(Document passage):
================================

Observation data (J2000 epoch)
- Constellation: Cancer
- Right ascension: 08^{h} 49^{m} 21.8884^{s}
- Declination: +19° 04′ 29.947″
- Redshift: 0.014487
- Heliocentric radial velocity: 4,343±10 km/s
- Distance: 221.8 ± 15.6 Mly (68.01 ± 4.77 Mpc)
- Group or cluster: Arp 167
- Apparent magnitude (V): 11.7

Characteristics
- Type: E1-2
- Size: ~162,200 ly (49.74 kpc) (estimated)
- Apparent size (V): 3.0′ × 2.8′

Other designations
- HOLM 99A, Arp 167, UGC 4619, MCG +03-23-010, PGC 24790, CGCG 090-019 NED01, KPG 175A

= NGC 2672 =

Galaxy in the constellation Cancer

NGC 2672 is an elliptical galaxy in the constellation of Cancer. Its velocity with respect to the cosmic microwave background is 4611±21 km/s, which corresponds to a Hubble distance of 68.01 ± 4.77 Mpc. Additionally, 11 non-redshift measurements give a closer distance of 57.927 ± 6.045 Mpc. It was discovered by German-British astronomer William Herschel on 14 March 1784.

================================

(What this exercise asks):
1. Answer from the NGC 2672 text:
(a) What type is the galaxy listed as?
(b) What is its apparent magnitude (V)?
(c) On what date was it discovered?
2. Write the next part of the NGC 2672 text, picking up after its final sentence.

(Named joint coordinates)
================================

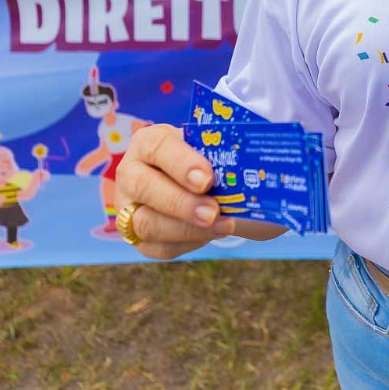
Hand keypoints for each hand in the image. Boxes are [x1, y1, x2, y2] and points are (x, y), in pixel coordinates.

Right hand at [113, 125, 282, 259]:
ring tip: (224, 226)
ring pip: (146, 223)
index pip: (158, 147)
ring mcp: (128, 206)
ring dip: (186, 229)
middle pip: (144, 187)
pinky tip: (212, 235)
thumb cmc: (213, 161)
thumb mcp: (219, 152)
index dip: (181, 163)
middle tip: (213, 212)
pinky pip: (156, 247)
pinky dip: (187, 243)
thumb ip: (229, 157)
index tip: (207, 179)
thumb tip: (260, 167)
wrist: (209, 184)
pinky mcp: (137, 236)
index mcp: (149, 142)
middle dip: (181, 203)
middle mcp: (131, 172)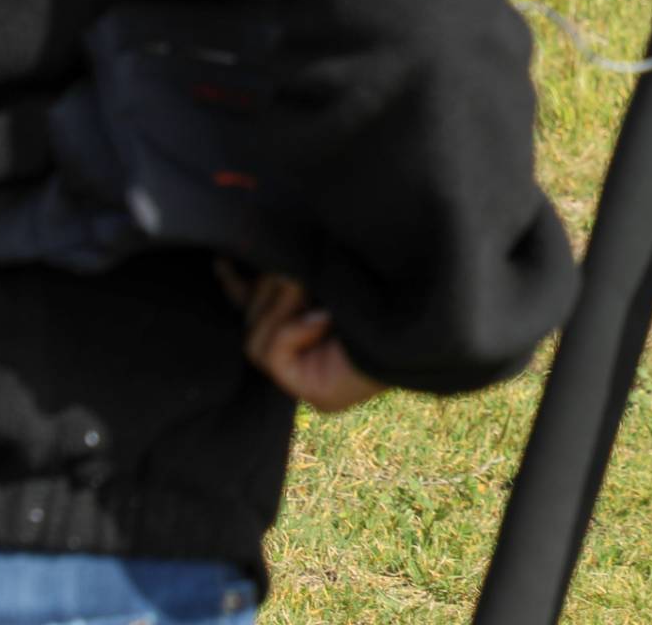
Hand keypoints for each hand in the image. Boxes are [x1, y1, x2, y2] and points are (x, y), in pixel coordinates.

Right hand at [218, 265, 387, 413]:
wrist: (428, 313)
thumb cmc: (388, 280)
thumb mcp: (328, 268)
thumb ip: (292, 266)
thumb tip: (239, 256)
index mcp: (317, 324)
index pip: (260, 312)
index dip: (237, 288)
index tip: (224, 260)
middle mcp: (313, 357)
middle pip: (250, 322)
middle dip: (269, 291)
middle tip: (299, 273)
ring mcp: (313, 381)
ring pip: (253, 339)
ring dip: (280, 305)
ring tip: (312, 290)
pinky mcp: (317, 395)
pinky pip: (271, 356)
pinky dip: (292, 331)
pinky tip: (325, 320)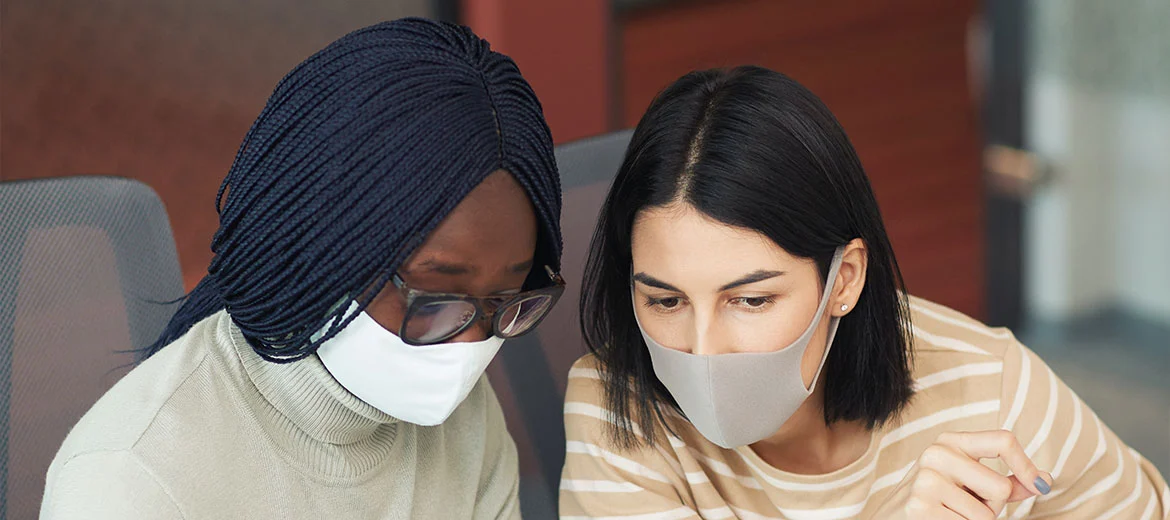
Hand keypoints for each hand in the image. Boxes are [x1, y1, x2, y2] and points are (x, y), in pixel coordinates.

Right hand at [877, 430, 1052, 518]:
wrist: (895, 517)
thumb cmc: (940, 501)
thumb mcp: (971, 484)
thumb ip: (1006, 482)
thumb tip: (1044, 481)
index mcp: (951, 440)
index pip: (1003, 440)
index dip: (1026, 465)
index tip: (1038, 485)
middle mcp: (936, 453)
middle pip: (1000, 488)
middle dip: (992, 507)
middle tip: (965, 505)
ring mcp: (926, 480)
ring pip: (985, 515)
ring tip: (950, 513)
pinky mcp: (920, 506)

================================

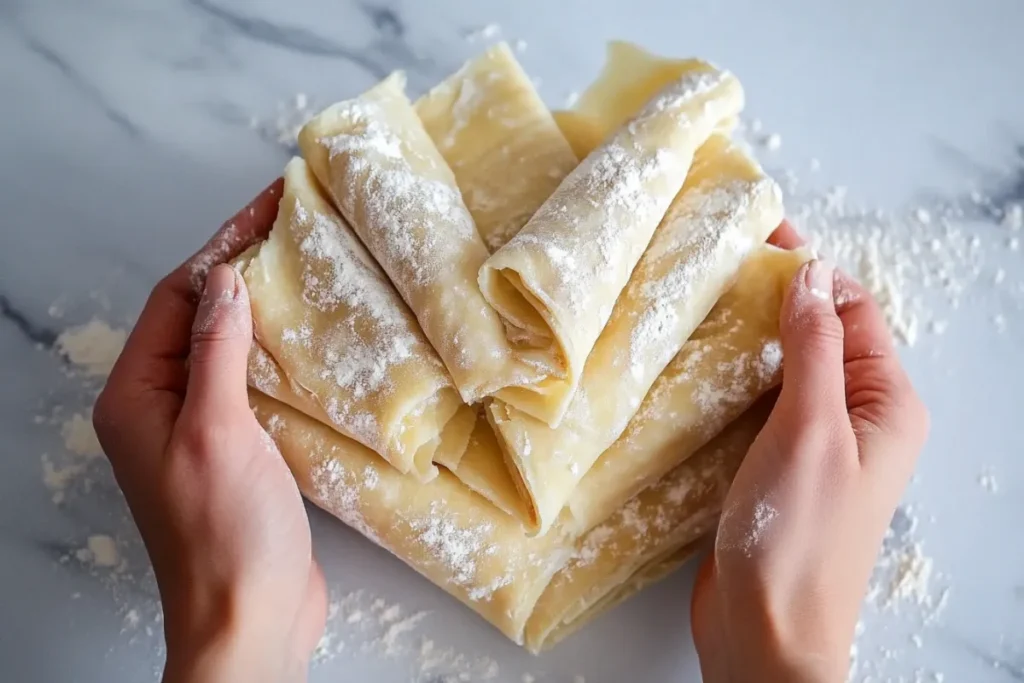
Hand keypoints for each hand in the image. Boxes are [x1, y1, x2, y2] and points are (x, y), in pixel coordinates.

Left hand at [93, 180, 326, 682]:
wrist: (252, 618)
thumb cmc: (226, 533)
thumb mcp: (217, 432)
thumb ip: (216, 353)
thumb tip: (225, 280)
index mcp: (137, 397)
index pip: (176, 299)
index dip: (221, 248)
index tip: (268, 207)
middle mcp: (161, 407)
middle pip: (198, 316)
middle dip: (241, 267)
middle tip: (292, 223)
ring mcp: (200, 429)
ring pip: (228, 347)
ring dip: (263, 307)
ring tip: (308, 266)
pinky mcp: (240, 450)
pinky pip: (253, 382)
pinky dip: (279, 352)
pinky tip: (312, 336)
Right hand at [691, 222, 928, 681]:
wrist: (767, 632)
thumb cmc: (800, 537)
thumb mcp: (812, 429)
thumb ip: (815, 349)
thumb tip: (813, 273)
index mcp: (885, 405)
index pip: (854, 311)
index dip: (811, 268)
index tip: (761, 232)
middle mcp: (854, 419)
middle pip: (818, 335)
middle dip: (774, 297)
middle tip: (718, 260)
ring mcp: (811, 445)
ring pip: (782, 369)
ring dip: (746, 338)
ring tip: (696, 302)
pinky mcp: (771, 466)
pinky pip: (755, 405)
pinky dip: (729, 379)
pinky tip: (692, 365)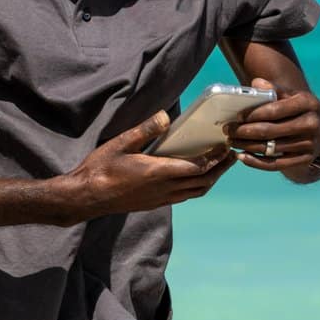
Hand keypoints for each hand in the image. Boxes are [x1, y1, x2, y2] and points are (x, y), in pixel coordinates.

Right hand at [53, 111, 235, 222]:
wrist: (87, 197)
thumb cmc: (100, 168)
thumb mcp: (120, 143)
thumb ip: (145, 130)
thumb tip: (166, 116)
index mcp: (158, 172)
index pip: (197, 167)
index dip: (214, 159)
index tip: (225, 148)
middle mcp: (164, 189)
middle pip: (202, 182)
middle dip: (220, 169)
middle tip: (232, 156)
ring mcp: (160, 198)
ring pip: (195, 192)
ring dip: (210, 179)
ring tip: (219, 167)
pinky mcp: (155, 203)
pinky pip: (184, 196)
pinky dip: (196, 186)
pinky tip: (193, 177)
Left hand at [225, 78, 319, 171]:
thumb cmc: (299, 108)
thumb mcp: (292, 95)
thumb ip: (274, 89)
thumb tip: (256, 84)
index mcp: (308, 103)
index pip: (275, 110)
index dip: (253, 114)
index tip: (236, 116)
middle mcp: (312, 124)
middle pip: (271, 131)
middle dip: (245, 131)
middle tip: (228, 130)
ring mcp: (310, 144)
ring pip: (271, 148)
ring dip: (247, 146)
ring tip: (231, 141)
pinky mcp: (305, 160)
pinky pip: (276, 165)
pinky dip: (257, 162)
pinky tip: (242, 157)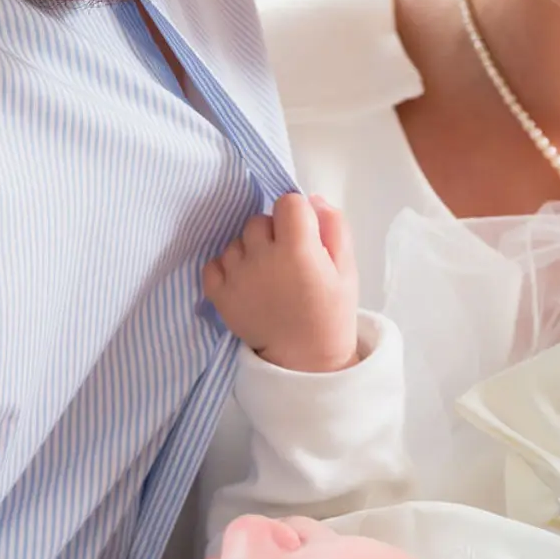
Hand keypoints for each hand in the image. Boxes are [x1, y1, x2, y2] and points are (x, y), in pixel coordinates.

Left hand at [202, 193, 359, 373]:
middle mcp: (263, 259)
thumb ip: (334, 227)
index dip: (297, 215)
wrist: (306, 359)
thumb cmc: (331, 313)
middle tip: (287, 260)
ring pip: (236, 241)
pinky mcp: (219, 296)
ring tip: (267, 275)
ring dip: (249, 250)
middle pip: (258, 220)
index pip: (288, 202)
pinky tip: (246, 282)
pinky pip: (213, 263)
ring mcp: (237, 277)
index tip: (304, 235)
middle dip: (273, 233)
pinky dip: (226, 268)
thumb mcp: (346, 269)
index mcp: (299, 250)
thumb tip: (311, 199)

================================

(Numbered responses):
1.
(a) E1-2
(b) 11.7
(c) 14 March 1784

2.
The SIMBAD database lists NGC 2672 as an Active Galaxy Nucleus Candidate, i.e. it has a compact region at the center of a galaxy that emits a significant amount of energy across the electromagnetic spectrum, with characteristics indicating that this luminosity is not produced by the stars.

NGC 2672 is listed with the galaxy NGC 2673 as Holm 99 in Erik Holmberg's A Study of Double and Multiple Galaxies Together with Inquiries into some General Metagalactic Problems, published in 1937. These two galaxies are also listed in Halton Arp's Atlas of Peculiar Galaxies as Arp 167, with the description "Comp. galaxy very condensed, has curved plume." Another study indicates that the two galaxies are interacting and NGC 2673 has two tidal plumes, while NGC 2672 is only weakly disturbed.

==Supernovae==
Two supernovae have been observed in NGC 2672:
- SN 1938B (type unknown, mag. 15.5) was discovered by Arno Wachmann in 1938.
- SN 2025yla (Type Ia-91bg-like, mag. 15.5) was discovered by the Zwicky Transient Facility on 18 January 2025.

==Other observations==
On 29 January 1953 it was occulted by the Moon during a Total Lunar Eclipse (the January 1953 lunar eclipse) over the South Atlantic and extreme south of Africa.